2. Be a terrible communicator.
This seems simple, but too many people struggle to keep their leaders in the loop. Communicate clearly and often. In fact, err on the side of over-communicating. Make sure your pastor stays aware of what is happening in your orphan care ministry and the community as a whole. When it’s possible, invite your pastor to come along as you build community relationships. Allow him to experience clergy in court. Introduce him to your child welfare friends. Make sure he knows about the next adoption celebration. Include him in the great work that is happening!
When you assume that your pastor is not interested, too busy, or doesn’t need to know about the good that is happening, it makes you feel like a lone wolf and you’ll resent it as time goes on. Bring your pastor on the journey; he needs to hear about the wins. By communicating as often as you can, you are empowering him to emphasize the mission of orphan care from the pulpit and in his prayer time.
3. Take platform opportunities for granted.
Any time your pastor gives you the platform, it’s a BIG deal! Those moments will come periodically and you’ll want to be a good steward of them. Using platform time wisely shows honor to your pastor and helps build trust. This trust will continue to open doors for you and your team. On the flip side, you can break trust by not being prepared, going over your time limit, or focusing too much on yourself and not the team as a whole. Here are a few ideas that can help make platform opportunities the best possible, whether it’s a 5-minute window or a 25-minute testimony.
- Use only the time you are given.
- Don’t talk about I and me, stick to we. Talk about your team, highlight families, and praise other volunteers.
- Tell impactful and clear stories. Your audience doesn’t need every detail, so take the time to decide what is most important and powerful. Told well, stories will inspire the most!

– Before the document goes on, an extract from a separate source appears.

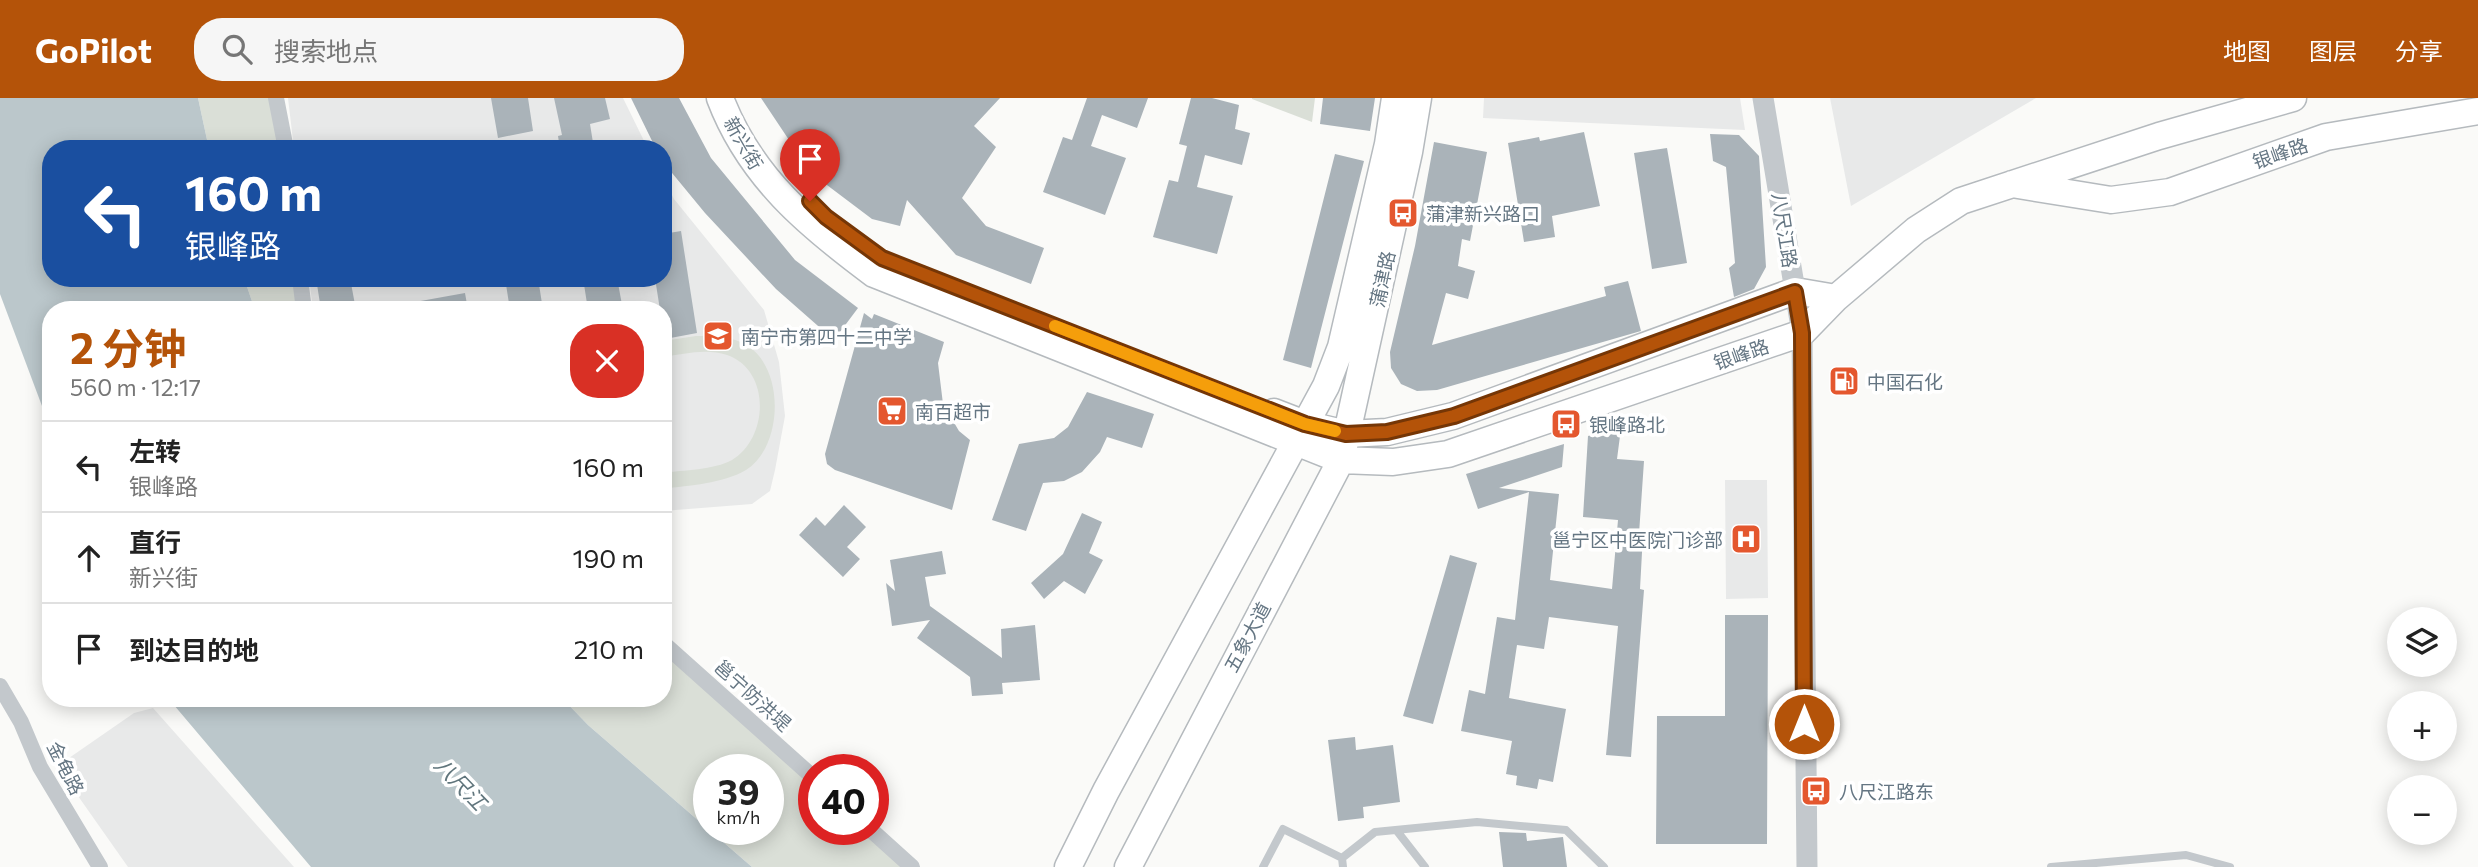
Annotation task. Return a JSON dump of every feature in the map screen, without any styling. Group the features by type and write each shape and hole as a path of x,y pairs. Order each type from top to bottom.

- Give a clear and concise ask. It’s best to only have one or two calls to action. If you have any more than that, present them on paper so people can remember which they are most interested in.
4. Tell one-sided stories
Stories inspire and challenge us. We learn best through impactful stories. But impact comes from both the good and the bad. If you only highlight the positive side of orphan care when you share, it can be misleading. Yet, if you only focus on the negative side, it will scare off those who may feel called to this space.
People appreciate the full picture. Your pastor will be able to trust you even more when you tell true, authentic stories, communicating both the weight and the hope. Be truthful about the challenges but also celebrate the rewards. The families you recruit with this method will last longer because they won’t be blindsided by the struggle.

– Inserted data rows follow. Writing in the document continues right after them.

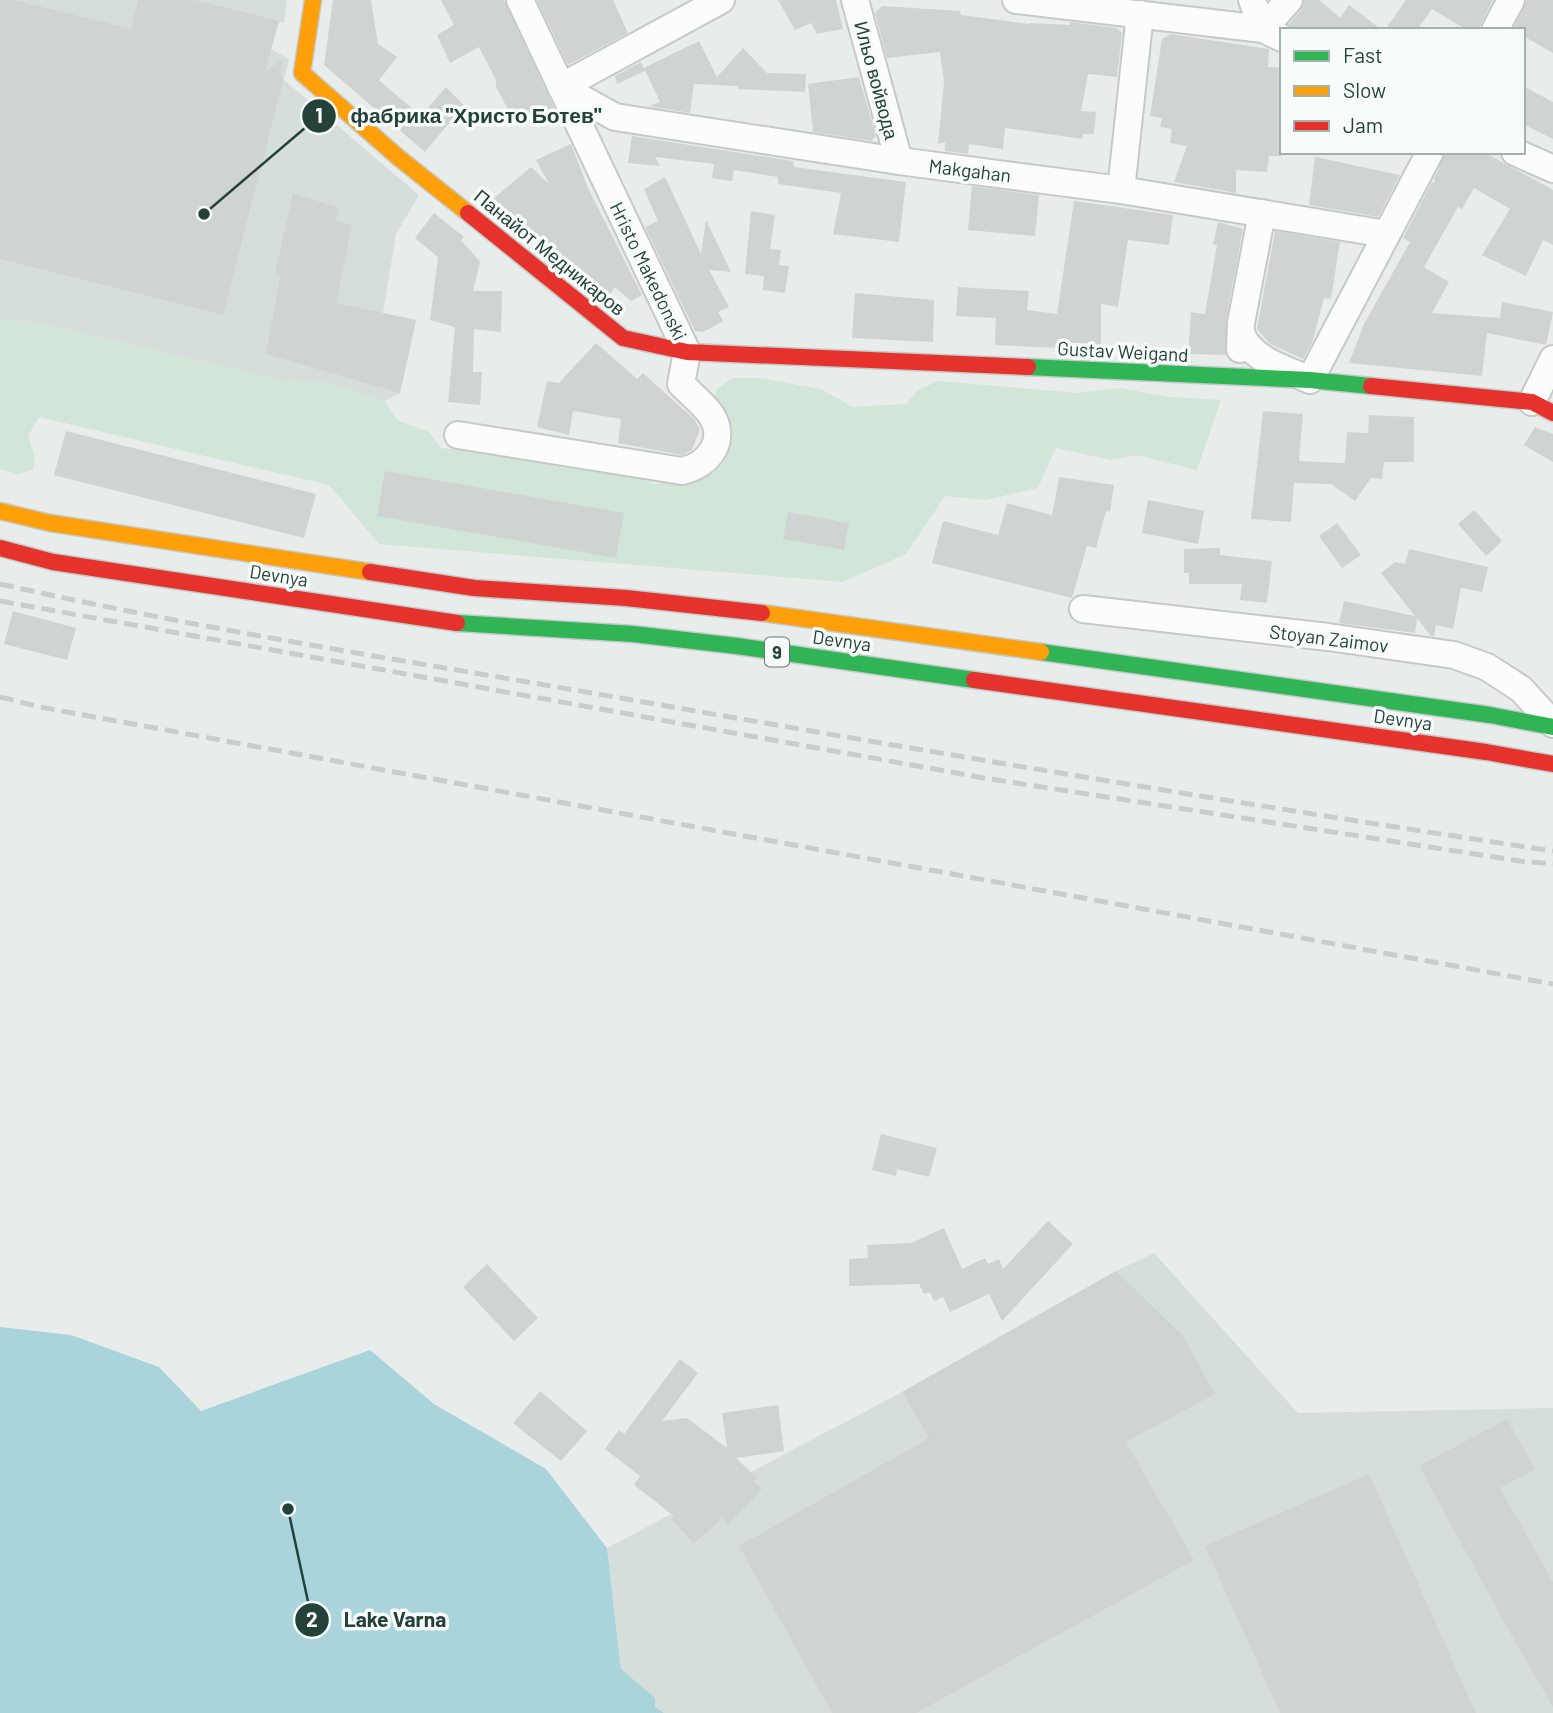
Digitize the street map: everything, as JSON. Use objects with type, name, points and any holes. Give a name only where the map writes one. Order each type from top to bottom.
[{"type":"main road","name":"Панайот Медникаров","points":[[313,0],[302,74],[399,158],[623,338],[688,352]]},
{"type":"main road","name":"Gustav Weigand","points":[[688,352],[1310,380],[1542,407]]},
{"type":"main road","name":"Devnya","points":[[0,511],[50,523],[474,588],[626,598],[745,611],[1553,725]]},
{"type":"main road","name":"Devnya","points":[[0,548],[53,562],[469,625],[633,634],[737,646],[1486,752],[1553,764]]},
{"type":"street","name":"Hristo Makedonski","points":[[458,435],[682,471],[694,469],[704,463],[712,454],[717,433],[709,413],[681,384],[688,352],[520,0]]},
{"type":"street","points":[[561,88],[721,0]]},
{"type":"street","name":"Ильо войвода","points":[[855,0],[899,161]]},
{"type":"street","points":[[1016,0],[1273,33]]},
{"type":"street","points":[[1252,0],[1273,33]]},
{"type":"street","points":[[1273,33],[1289,0]]},
{"type":"street","points":[[1496,28],[1511,0]]},
{"type":"street","points":[[1121,190],[1140,14]]},
{"type":"street","name":"Makgahan","points":[[561,88],[615,117],[899,161],[1121,190],[1386,234]]},
{"type":"street","points":[[1241,334],[1244,343],[1252,351],[1310,380],[1429,154]]},
{"type":"street","points":[[1519,154],[1553,169]]},
{"type":"street","points":[[1238,377],[1241,334],[1262,213]]},
{"type":"street","points":[[1542,407],[1553,359]]},
{"type":"street","name":"Stoyan Zaimov","points":[[1083,610],[1328,636],[1454,655],[1487,667],[1521,689],[1553,725]]},
{"type":"shaded area","points":[[0,0],[287,0],[284,23],[278,22],[271,49],[289,59],[284,80],[419,195],[396,234],[383,313],[416,320],[400,393],[385,401],[328,383],[282,381],[35,322],[0,321]]},
{"type":"shaded area","points":[[1154,1253],[1298,1413],[1553,1408],[1553,1713],[664,1713],[655,1707],[621,1669],[607,1548],[902,1392],[1116,1271]]},
{"type":"green space","points":[[0,320],[35,322],[282,381],[328,383],[385,401],[397,420],[429,432],[441,448],[459,450],[473,441],[630,471],[654,484],[698,480],[715,468],[728,431],[713,406],[717,389],[733,378],[759,378],[821,389],[853,407],[906,404],[918,390],[938,381],[1078,393],[1121,388],[1168,397],[1221,400],[1197,470],[1136,455],[1111,460],[1056,448],[1038,488],[986,500],[945,496],[906,554],[843,582],[379,544],[329,485],[39,417],[28,436],[35,457],[33,470],[17,474],[0,469]]},
{"type":"water","points":[[0,1327],[71,1335],[159,1367],[201,1411],[370,1350],[434,1404],[546,1469],[607,1548],[621,1669],[655,1698],[655,1707],[664,1713],[0,1713]]},
{"type":"building","points":[[0,0],[14,0],[131,29],[138,0],[194,0],[279,21],[265,72],[283,58],[283,82],[223,315],[0,259]]},
{"type":"building","points":[[333,0],[371,0],[378,44],[397,57],[379,80],[421,116],[446,87],[464,105],[425,152],[324,65]]},
{"type":"building","points":[[441,0],[504,0],[556,112],[529,123],[521,108],[510,113],[479,47],[450,63],[437,35],[454,25]]},
{"type":"building","points":[[537,0],[613,0],[628,33],[568,65]]},
{"type":"building","points":[[778,0],[836,0],[843,29],[817,34],[811,23],[795,30]]},
{"type":"building","points":[[1304,0],[1319,0],[1340,18],[1349,5],[1379,28],[1293,28],[1289,24],[1301,10]]},
{"type":"building","points":[[1406,0],[1493,0],[1479,28],[1464,28],[1432,9],[1418,28],[1386,28]]},
{"type":"building","points":[[1527,0],[1553,0],[1553,53],[1525,37],[1525,28],[1514,28]]},
{"type":"building","points":[[882,6],[960,11],[961,15],[1029,24],[1070,25],[1070,22],[1117,28],[1122,33],[1117,77],[1088,74],[1081,111],[1096,112],[1094,134],[1083,134],[1083,139],[1005,128],[1003,149],[969,144],[968,154],[945,151],[945,142],[938,144],[944,82],[940,52],[887,58],[875,13]]},
{"type":"building","points":[[1170,34],[1269,49],[1268,67],[1280,68],[1282,156],[1269,156],[1267,172],[1236,170],[1236,193],[1174,182],[1187,146],[1170,143],[1172,129],[1160,127],[1162,118],[1150,116],[1162,39]]},
{"type":"building","points":[[699,41],[717,77],[743,48],[767,73],[806,74],[805,92],[694,84],[690,113],[649,106],[660,102],[644,68]]},
{"type":"building","points":[[641,62],[645,71],[617,84],[615,76]]},
{"type":"building","points":[[859,77],[876,136],[871,141],[813,132],[808,84]]},
{"type":"building","points":[[1525,87],[1553,102],[1553,139],[1525,125]]},
{"type":"building","points":[[632,136],[793,161],[794,167],[906,182],[899,242],[833,234],[841,193],[778,184],[778,177],[734,170],[732,181],[712,178],[714,164],[655,157],[660,166],[628,163]]},
{"type":"building","points":[[571,144],[588,188],[642,295],[631,301],[615,287],[607,298],[488,203],[531,167],[549,184],[536,160]]},
{"type":"building","points":[[1445,154],[1488,154],[1553,190],[1553,245],[1543,240],[1526,276],[1482,255],[1510,209],[1474,188],[1462,209],[1458,207],[1424,267],[1449,282],[1432,313],[1500,318],[1502,302],[1553,312],[1546,345],[1487,333],[1482,376],[1349,363],[1364,324],[1410,242],[1403,238],[1432,182],[1435,183],[1434,179]]},
{"type":"building","points":[[1315,157],[1400,175],[1378,217],[1309,205]]},
{"type":"building","points":[[665,177],[701,254],[706,220],[731,272],[709,270],[729,307],[718,312],[723,321],[703,332],[695,331],[645,227],[658,221],[644,189]]},
{"type":"building","points":[[972,186],[1039,195],[1035,236],[968,230]]},
{"type":"building","points":[[293,193],[339,208],[336,221],[352,225],[336,303],[416,320],[400,393],[266,354],[280,276],[275,274]]},
{"type":"building","points":[[1074,201],[1173,215],[1169,245],[1128,240],[1118,307],[1101,304],[1101,350],[995,345],[996,318],[956,316],[958,287],[1029,291],[1027,310],[1057,314]]},
{"type":"building","points":[[751,211],[775,215],[770,249],[781,250],[779,265],[789,266],[785,293],[763,290],[764,276],[745,274]]},
{"type":"building","points":[[434,213],[464,237],[461,240],[480,262],[473,291],[502,291],[501,332],[474,329],[473,372],[482,372],[480,405],[448,402],[455,327],[430,320],[438,257],[415,238]]},
{"type":"building","points":[[1218,222],[1243,229],[1226,320],[1226,355],[1188,354],[1191,312],[1205,314],[1217,245],[1213,244]]},
{"type":"building","points":[[1275,231],[1340,242],[1331,299],[1324,298],[1312,343],[1303,359],[1270,344],[1257,329]]},
{"type":"building","points":[[855,293],[934,300],[933,342],[852,338]]},
{"type":"building","points":[[596,343],[637,379],[643,373],[694,419],[700,429],[692,450],[682,455],[618,443],[621,419],[573,411],[569,435],[537,427],[547,381],[559,383]]},
{"type":"building","points":[[1263,411],[1303,414],[1299,461],[1345,463],[1347,432],[1368,433],[1369,415],[1414,417],[1414,462],[1384,462],[1382,479],[1371,478],[1355,501],[1331,484],[1294,483],[1291,522],[1251,519]]},
{"type":"building","points":[[1535,427],[1553,434],[1553,462],[1524,445]]},
{"type":"building","points":[[66,431],[316,494],[304,538],[54,475]]},
{"type":"building","points":[[385,471],[624,513],[616,558],[377,516]]},
{"type":"building","points":[[1059,477],[1114,485],[1110,512],[1106,511],[1096,548],[1087,546],[1072,598],[932,563],[943,521],[998,535],[1007,503],[1052,515]]},
{"type":"building","points":[[1148,500],[1204,511],[1198,544],[1142,533]]},
{"type":"building","points":[[1474,510],[1502,541],[1486,556],[1458,524]]},
{"type":"building","points":[[788,512],[849,523],[844,550],[783,539]]},
{"type":"building","points":[[1337,523],[1361,555],[1342,568],[1319,536]]},
{"type":"building","points":[[1220,548],[1220,555],[1272,561],[1267,603],[1240,600],[1242,584],[1189,584],[1189,573],[1184,573],[1184,549]]},
{"type":"building","points":[[1409,549],[1488,567],[1482,592],[1461,588],[1453,629],[1436,625],[1434,636],[1431,636],[1417,618],[1415,633],[1339,623],[1344,601],[1415,616],[1381,573],[1395,562],[1405,564]]},
{"type":"building","points":[[13,611],[76,628],[67,660],[4,644]]},
{"type":"building","points":[[881,1134],[937,1148],[929,1177],[897,1169],[896,1176],[872,1170]]},
{"type":"building","points":[[1048,1221],[1073,1244],[1002,1321],[989,1294],[950,1312],[943,1297],[934,1301],[930,1292],[924,1294],[919,1284],[849,1286],[849,1259],[868,1258],[867,1245],[911,1243],[944,1228],[962,1269],[985,1258],[988,1264],[999,1259],[1003,1269]]},
{"type":"building","points":[[487,1264],[538,1318],[514,1341],[463,1287]]},
{"type":"building","points":[[1116,1271],[1183,1336],[1215,1394],[1126,1442],[1194,1560],[916,1713],[832,1713],[739,1546],[929,1438],[902,1392]]},
{"type":"building","points":[[680,1359],[698,1373],[662,1421],[687,1418],[727,1448],[722,1413],[778,1405],[784,1451],[736,1458],[757,1478],[754,1481],[762,1489],[727,1525],[723,1517],[694,1544],[671,1519],[674,1516],[634,1485],[640,1476],[605,1449],[619,1430],[624,1434]]},
{"type":"building","points":[[540,1391],[587,1431],[561,1461],[513,1423]]},
{"type":"building","points":[[1507,1419],[1535,1469],[1500,1488],[1553,1582],[1553,1707],[1419,1466]]},
{"type":"building","points":[[1369,1474],[1476,1713],[1280,1713],[1205,1546]]},
{"type":"railway","points":[[0,584],[147,615],[369,655],[1072,775],[1553,851]]},
{"type":"railway","points":[[0,601],[984,778],[1553,864]]},
{"type":"railway","points":[[0,697],[40,707],[1553,984]]},
{"type":"traffic: fast","points":[[1028,367],[1310,380],[1371,386]]},
{"type":"traffic: fast","points":[[457,623],[633,634],[974,680]]},
{"type":"traffic: fast","points":[[1041,652],[1490,715],[1553,727]]},
{"type":"traffic: slow","points":[[313,0],[302,73],[399,158],[468,213]]},
{"type":"traffic: slow","points":[[0,511],[50,523],[370,572]]},
{"type":"traffic: slow","points":[[762,613],[1041,652]]},
{"type":"traffic: jam","points":[[468,213],[623,338],[687,352],[1028,367]]},
{"type":"traffic: jam","points":[[1371,386],[1532,402],[1553,413]]},
{"type":"traffic: jam","points":[[0,548],[53,562],[457,623]]},
{"type":"traffic: jam","points":[[370,572],[474,588],[626,598],[762,613]]},
{"type":"traffic: jam","points":[[974,680],[1486,752],[1553,764]]},
{"type":"place","name":"фабрика \"Христо Ботев\"","points":[[204,214]]},
{"type":"place","name":"Lake Varna","points":[[288,1509]]}]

Earning and maintaining your pastor’s trust is key. In partnering with you on this orphan care journey, our hope is to equip you with knowledge of the most dangerous pitfalls in this space. In our years of helping churches we’ve learned a lot about what to do, but also about what not to do.
Your pastor is your greatest ally if you allow him to be. Stay patient and serve him well. Fight with him for the lives of hurting children, not against him. No good fight is ever won when the army is split. So do you part to stay in line and keep moving the mission forward by building trust and serving excellently!